No-one is suggesting that manufacturers deliberately go out of their way to incorporate faulty software into their devices. What Sandler and the SFLC want to see is more transparency and access to what is going into them, arguing that a more open software regime would lead to a much safer one.

"It is a misconception that if source code is closed then it is protected and manufacturers can simply fix things."

"The manufacturers argue that the best way is 'security through obscurity'. They argue that by not publishing source codes, it is safer because they do not take the risk of exposing them to hackers. But the more sophisticated a device becomes, the more reliant it will be on its software.

"Software bugs are, of course, a fact of life and we are not trying to be alarmist. Anyone who works on code knows that bugs are going to get introduced along the way. But by publishing the codes, not only do you have greater transparency, it is possible for people to look at them, analyse them, then identify and rectify or flag up bugs themselves.

"It is a misconception that if source code is closed then it is protected and the manufacturer can simply fix things," she adds. "If things are open then problems can be found and identified by everyone."

But surely that would be commercial suicide, in effect giving away one of the most critical intellectual assets that device manufacturers have? Not so, suggests Sandler.

"Medical device manufacturers are not really selling their software, what they are selling is precision equipment," she says. "As a patient, there is no way that I am going to buy software for a medical device from someone who has simply downloaded it from somewhere else. When I get a medical device, I get it because it is a precision piece of equipment that I can trust will do what it is supposed to do. Competition on the software simply does not come into it."

The role of the FDA

In an ideal world, she adds, this is something the FDA should be doing. But in these austere times its resources, like everyone else's, are not infinite. So the answer, she says, has to come through a change in mentality among device makers.

"The FDA should be reviewing the codes, but even that would be no substitute for everyone being able to review them."

"The FDA should be reviewing the codes, but even that would be no substitute for everyone being able to review them," she says. "It would be great to get a medical device manufacturer to take a unilateral move on this, and in doing so I am sure it would encourage others to follow suit."

However, she is realistic enough to recognise that, especially in the current, incredibly competitive climate, this may well be little more than an aspiration. Without an FDA lead or push, this is something that is unlikely to happen from the inside out in the medical devices industry.

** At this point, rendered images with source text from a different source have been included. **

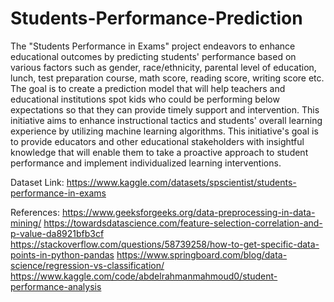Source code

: # Students-Performance-Prediction
The "Students Performance in Exams" project endeavors to enhance educational outcomes by predicting students' performance based on various factors such as gender, race/ethnicity, parental level of education, lunch, test preparation course, math score, reading score, writing score etc. The goal is to create a prediction model that will help teachers and educational institutions spot kids who could be performing below expectations so that they can provide timely support and intervention. This initiative aims to enhance instructional tactics and students' overall learning experience by utilizing machine learning algorithms. This initiative's goal is to provide educators and other educational stakeholders with insightful knowledge that will enable them to take a proactive approach to student performance and implement individualized learning interventions.

Dataset Link: https://www.kaggle.com/datasets/spscientist/students-performance-in-exams

References:
https://www.geeksforgeeks.org/data-preprocessing-in-data-mining/
https://towardsdatascience.com/feature-selection-correlation-and-p-value-da8921bfb3cf
https://stackoverflow.com/questions/58739258/how-to-get-specific-data-points-in-python-pandas
https://www.springboard.com/blog/data-science/regression-vs-classification/
https://www.kaggle.com/code/abdelrahmanmahmoud0/student-performance-analysis
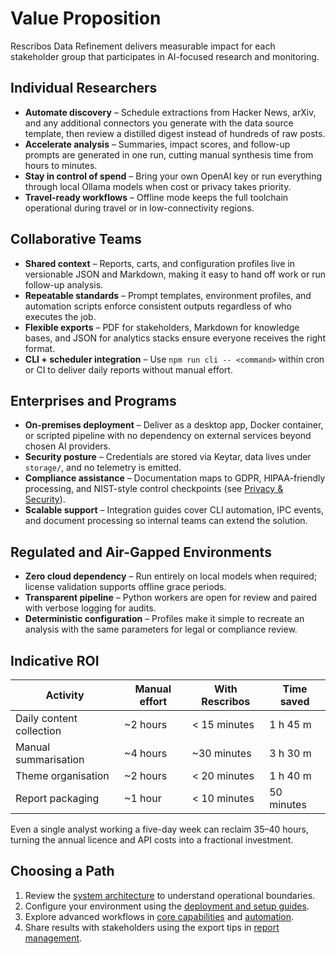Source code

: # Value Proposition

Rescribos Data Refinement delivers measurable impact for each stakeholder group that participates in AI-focused research and monitoring.

## Individual Researchers

- **Automate discovery** – Schedule extractions from Hacker News, arXiv, and any additional connectors you generate with the data source template, then review a distilled digest instead of hundreds of raw posts.
- **Accelerate analysis** – Summaries, impact scores, and follow-up prompts are generated in one run, cutting manual synthesis time from hours to minutes.
- **Stay in control of spend** – Bring your own OpenAI key or run everything through local Ollama models when cost or privacy takes priority.
- **Travel-ready workflows** – Offline mode keeps the full toolchain operational during travel or in low-connectivity regions.

## Collaborative Teams

- **Shared context** – Reports, carts, and configuration profiles live in versionable JSON and Markdown, making it easy to hand off work or run follow-up analysis.
- **Repeatable standards** – Prompt templates, environment profiles, and automation scripts enforce consistent outputs regardless of who executes the job.
- **Flexible exports** – PDF for stakeholders, Markdown for knowledge bases, and JSON for analytics stacks ensure everyone receives the right format.
- **CLI + scheduler integration** – Use `npm run cli -- <command>` within cron or CI to deliver daily reports without manual effort.

## Enterprises and Programs

- **On-premises deployment** – Deliver as a desktop app, Docker container, or scripted pipeline with no dependency on external services beyond chosen AI providers.
- **Security posture** – Credentials are stored via Keytar, data lives under `storage/`, and no telemetry is emitted.
- **Compliance assistance** – Documentation maps to GDPR, HIPAA-friendly processing, and NIST-style control checkpoints (see [Privacy & Security](../privacy-security/README.md)).
- **Scalable support** – Integration guides cover CLI automation, IPC events, and document processing so internal teams can extend the solution.

## Regulated and Air-Gapped Environments

- **Zero cloud dependency** – Run entirely on local models when required; license validation supports offline grace periods.
- **Transparent pipeline** – Python workers are open for review and paired with verbose logging for audits.
- **Deterministic configuration** – Profiles make it simple to recreate an analysis with the same parameters for legal or compliance review.

## Indicative ROI

| Activity | Manual effort | With Rescribos | Time saved |
|----------|---------------|----------------|------------|
| Daily content collection | ~2 hours | < 15 minutes | 1 h 45 m |
| Manual summarisation | ~4 hours | ~30 minutes | 3 h 30 m |
| Theme organisation | ~2 hours | < 20 minutes | 1 h 40 m |
| Report packaging | ~1 hour | < 10 minutes | 50 minutes |

Even a single analyst working a five-day week can reclaim 35–40 hours, turning the annual licence and API costs into a fractional investment.

## Choosing a Path

1. Review the [system architecture](../architecture/README.md) to understand operational boundaries.
2. Configure your environment using the [deployment and setup guides](../deployment/README.md).
3. Explore advanced workflows in [core capabilities](../core-capabilities/README.md) and [automation](../advanced-features/report-management.md).
4. Share results with stakeholders using the export tips in [report management](../advanced-features/report-management.md).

"The public wants devices to be as safe as possible, and manufacturers should want their devices to be as safe as possible. But for that to happen things need to be open; source codes need to be published and verifiable for review, there is no substitute for that," stresses Sandler.

"Sadly, the only way it is going to become more of an issue is if there are more failures. We all hope there will not be any more, but there probably will be."